### RECORDS TO PROCESS:
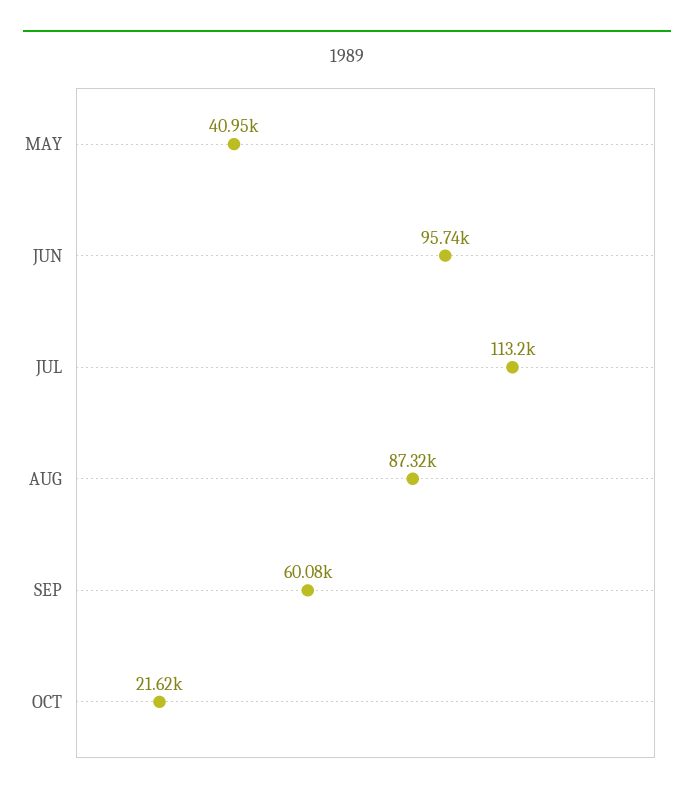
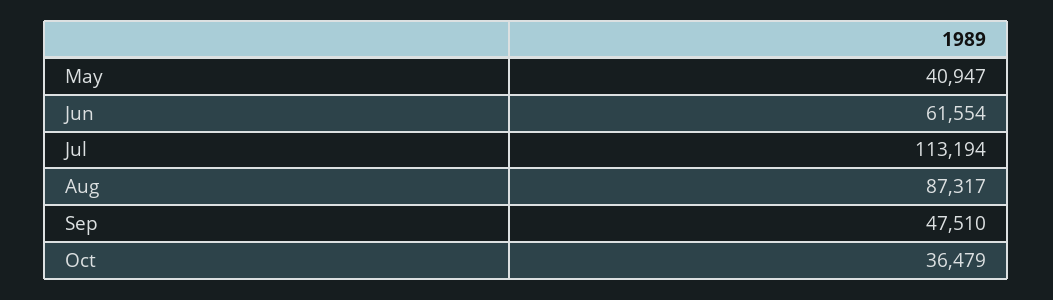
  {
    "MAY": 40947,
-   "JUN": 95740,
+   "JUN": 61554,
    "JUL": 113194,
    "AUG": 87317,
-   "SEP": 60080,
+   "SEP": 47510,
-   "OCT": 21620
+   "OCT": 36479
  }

...

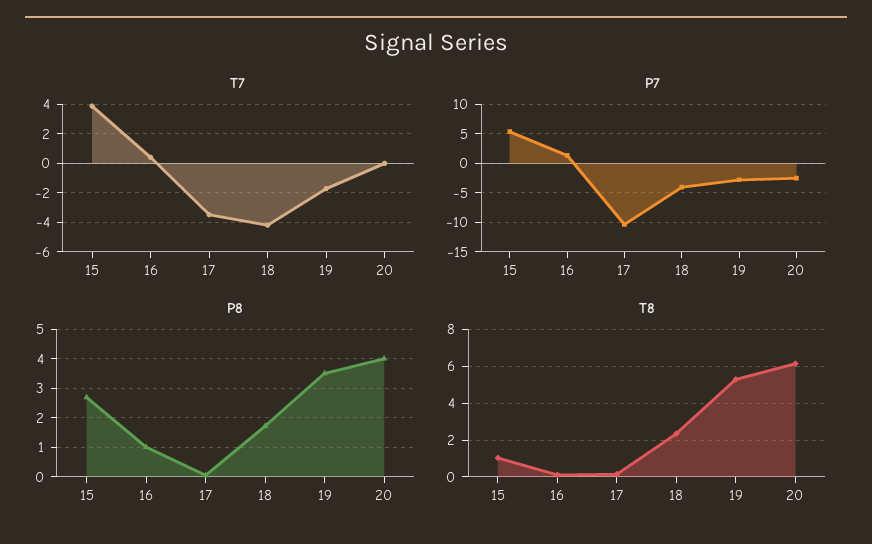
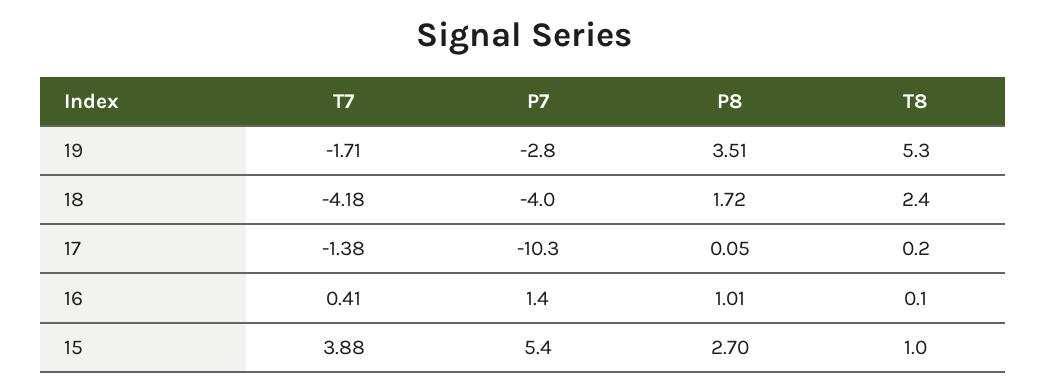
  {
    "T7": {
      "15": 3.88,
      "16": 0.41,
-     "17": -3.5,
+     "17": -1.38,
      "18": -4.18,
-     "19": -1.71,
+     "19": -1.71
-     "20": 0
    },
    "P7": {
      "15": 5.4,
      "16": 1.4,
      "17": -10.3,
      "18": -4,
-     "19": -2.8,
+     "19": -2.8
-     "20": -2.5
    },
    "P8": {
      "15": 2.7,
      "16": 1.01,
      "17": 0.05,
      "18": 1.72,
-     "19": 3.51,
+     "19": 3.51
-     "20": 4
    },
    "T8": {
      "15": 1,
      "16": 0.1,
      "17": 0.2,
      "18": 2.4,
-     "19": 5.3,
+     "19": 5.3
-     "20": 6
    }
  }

...

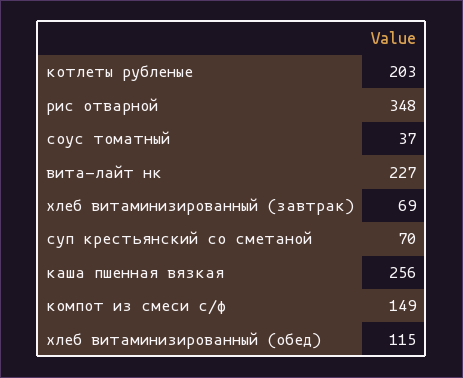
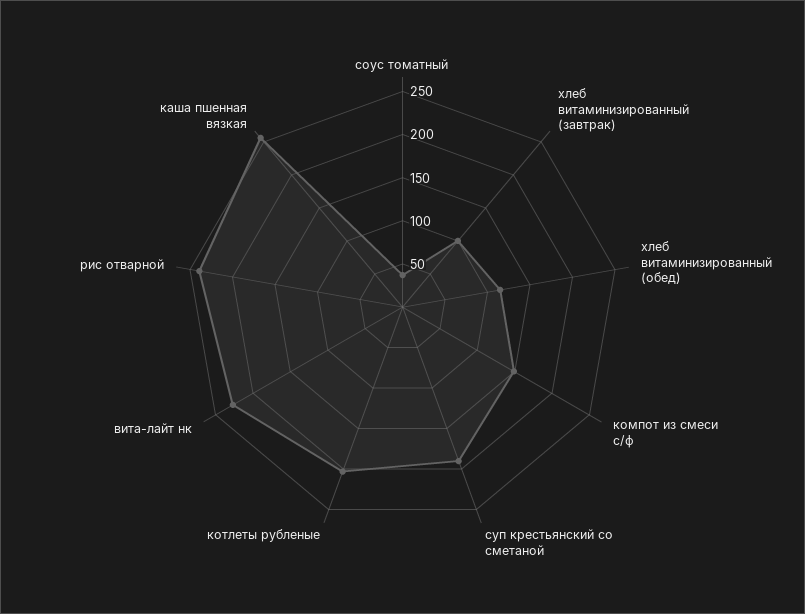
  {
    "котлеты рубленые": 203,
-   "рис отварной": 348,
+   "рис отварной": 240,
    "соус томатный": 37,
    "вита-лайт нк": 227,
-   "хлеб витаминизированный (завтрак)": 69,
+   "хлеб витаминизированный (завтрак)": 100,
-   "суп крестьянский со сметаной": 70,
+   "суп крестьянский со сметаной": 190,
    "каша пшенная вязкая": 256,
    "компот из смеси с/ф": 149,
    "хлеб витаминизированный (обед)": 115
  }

### YOUR OBJECTIVE:
Your answer should be every line above that contains the word "витаминизированный".

### RESPONSE FOR THIS EXERCISE:
-   "хлеб витаминизированный (завтрак)": 69,
+   "хлеб витаминизированный (завтрак)": 100,
    "хлеб витаминизированный (обед)": 115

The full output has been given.